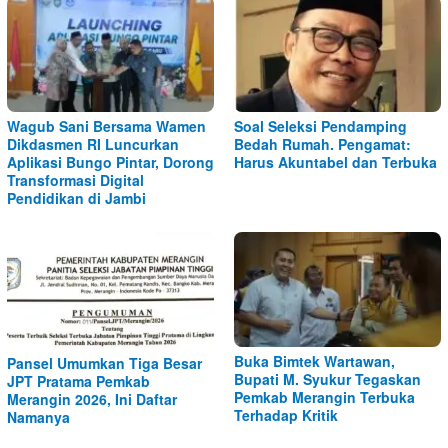
Wagub Sani Bersama Wamen
Soal Seleksi Pendamping
Dikdasmen RI Luncurkan
Bedah Rumah. Pengamat:
Aplikasi Bungo Pintar, Dorong
Harus Akuntabel dan Terbuka
Transformasi Digital
Pendidikan di Jambi
Buka Bimtek Wartawan,
Pansel Umumkan Tiga Besar
Bupati M. Syukur Tegaskan
JPT Pratama Pemkab
Pemkab Merangin Terbuka
Merangin 2026, Ini Daftar
Terhadap Kritik
Namanya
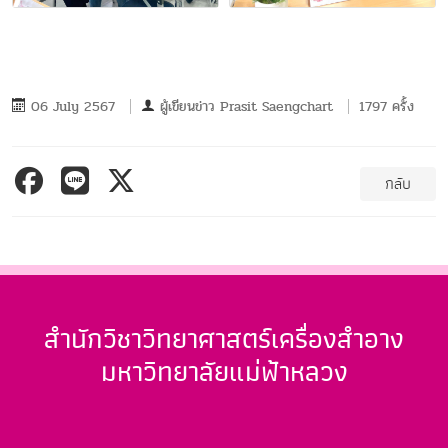
06 July 2567
ผู้เขียนข่าว
Prasit Saengchart
1797 ครั้ง
กลับ
สำนักวิชาวิทยาศาสตร์เครื่องสำอาง
มหาวิทยาลัยแม่ฟ้าหลวง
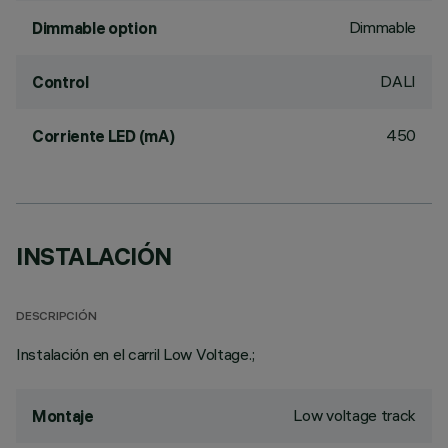
Dimmable
Dimmable option
DALI
Control
450
Corriente LED (mA)
INSTALACIÓN
DESCRIPCIÓN
Instalación en el carril Low Voltage.;
Low voltage track
Montaje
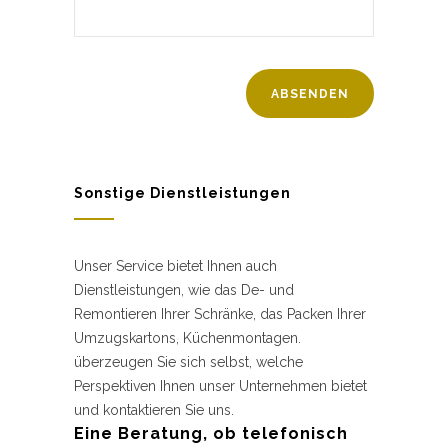
Sonstige Dienstleistungen
Unser Service bietet Ihnen auch
Dienstleistungen, wie das De- und
Remontieren Ihrer Schränke, das Packen Ihrer
Umzugskartons, Küchenmontagen.
überzeugen Sie sich selbst, welche
Perspektiven Ihnen unser Unternehmen bietet
und kontaktieren Sie uns.
Eine Beratung, ob telefonisch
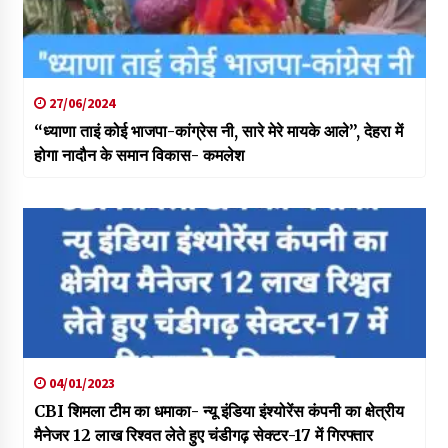
27/06/2024
“ध्याणा ताइं कोई भाजपा-कांग्रेस नी, सारे मेरे मायके आले”, देहरा में
होगा नादौन के समान विकास- कमलेश
04/01/2023
CBI शिमला टीम का धमाका- न्यू इंडिया इंश्योरेंस कंपनी का क्षेत्रीय
मैनेजर 12 लाख रिश्वत लेते हुए चंडीगढ़ सेक्टर-17 में गिरफ्तार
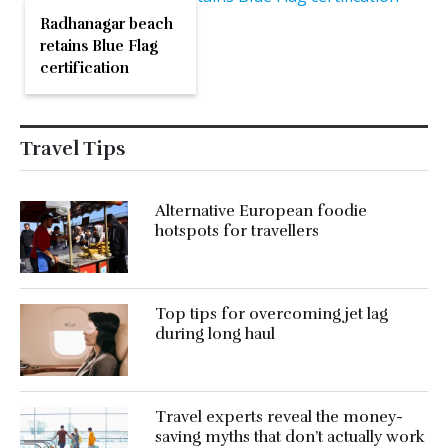
Radhanagar beach
retains Blue Flag
certification
Travel Tips
Alternative European foodie
hotspots for travellers
Top tips for overcoming jet lag
during long haul
Travel experts reveal the money-
saving myths that don’t actually work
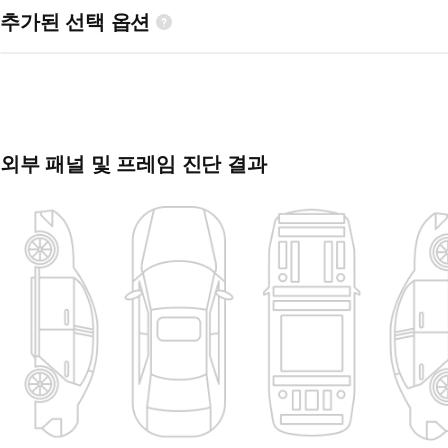
추가된 선택 옵션
외부 패널 및 프레임 진단 결과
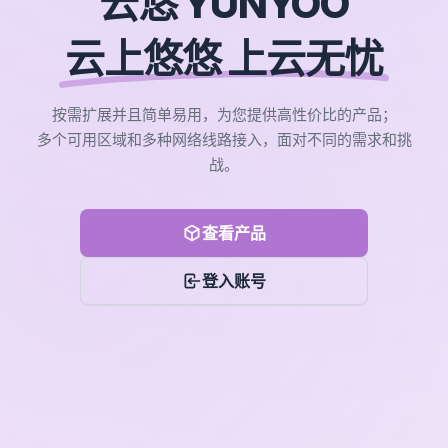
云悠 YUNYOO
云上悠悠 上云无忧
按需扩展并且简单易用，为您提供高性价比的产品；
多个可用区域和多种网络线路接入，面对不同的需求和挑
战。
查看产品
登入账号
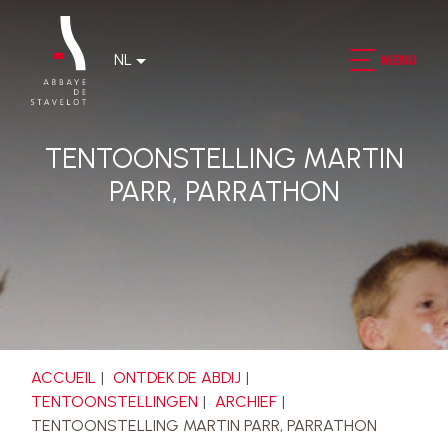
NL
MENU
TENTOONSTELLING MARTIN
PARR, PARRATHON
ACCUEIL
ONTDEK DE ABDIJ
TENTOONSTELLINGEN
ARCHIEF
TENTOONSTELLING MARTIN PARR, PARRATHON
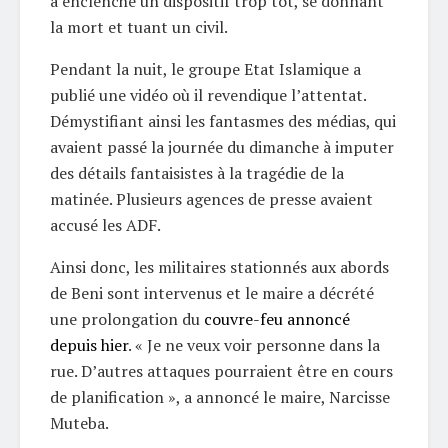
a enclenché un dispositif trop tôt, se donnant
la mort et tuant un civil.
Pendant la nuit, le groupe Etat Islamique a
publié une vidéo où il revendique l’attentat.
Démystifiant ainsi les fantasmes des médias, qui
avaient passé la journée du dimanche à imputer
des détails fantaisistes à la tragédie de la
matinée. Plusieurs agences de presse avaient
accusé les ADF.
Ainsi donc, les militaires stationnés aux abords
de Beni sont intervenus et le maire a décrété
une prolongation du
couvre-feu annoncé
depuis hier
. « Je ne veux voir personne dans la
rue. D’autres attaques pourraient être en cours
de planification », a annoncé le maire, Narcisse
Muteba.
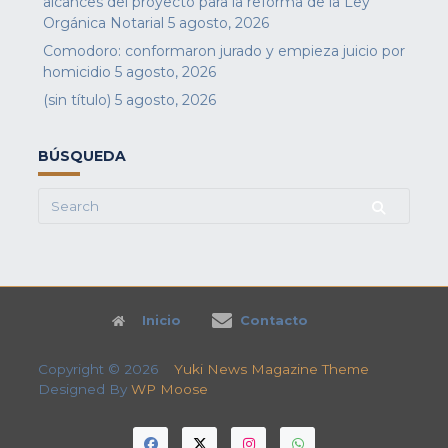
alcances del proyecto para la reforma de la Ley
Orgánica Notarial
5 agosto, 2026
Comodoro: conformaron jurado y empieza juicio por
homicidio
5 agosto, 2026
(sin título)
5 agosto, 2026
BÚSQUEDA
Search
for:
Inicio
Contacto
Copyright © 2026
Yuki News Magazine Theme
Designed By
WP Moose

--------

• WORK INSTRUCTIONS: Rewrite the records as a JSON list of strings, one string per line with blank lines omitted, starting at the beginning of the records and ending at the line that contains "Eine Beratung, ob telefonisch", both ends included. Leave the pictures out of the list.

• EXERCISE SOLUTION:
[
  "Wagub Sani Bersama Wamen",
  "Soal Seleksi Pendamping",
  "Dikdasmen RI Luncurkan",
  "Bedah Rumah. Pengamat:",
  "Aplikasi Bungo Pintar, Dorong",
  "Harus Akuntabel dan Terbuka",
  "Transformasi Digital",
  "Pendidikan di Jambi",
  "Buka Bimtek Wartawan,",
  "Pansel Umumkan Tiga Besar",
  "Bupati M. Syukur Tegaskan",
  "JPT Pratama Pemkab",
  "Pemkab Merangin Terbuka",
  "Merangin 2026, Ini Daftar",
  "Terhadap Kritik",
  "Namanya",
  "06 July 2567",
  "ผู้เขียนข่าว",
  "Prasit Saengchart",
  "1797 ครั้ง",
  "กลับ",
  "สำนักวิชาวิทยาศาสตร์เครื่องสำอาง",
  "มหาวิทยาลัยแม่ฟ้าหลวง",
  "Dimmable",
  "Dimmable option",
  "DALI",
  "Control",
  "450",
  "Corriente LED (mA)",
  "INSTALACIÓN",
  "DESCRIPCIÓN",
  "Instalación en el carril Low Voltage.;",
  "Low voltage track",
  "Montaje",
  "Sonstige Dienstleistungen",
  "Unser Service bietet Ihnen auch",
  "Dienstleistungen, wie das De- und",
  "Remontieren Ihrer Schränke, das Packen Ihrer",
  "Umzugskartons, Küchenmontagen.",
  "überzeugen Sie sich selbst, welche",
  "Perspektiven Ihnen unser Unternehmen bietet",
  "und kontaktieren Sie uns.",
  "Eine Beratung, ob telefonisch"
]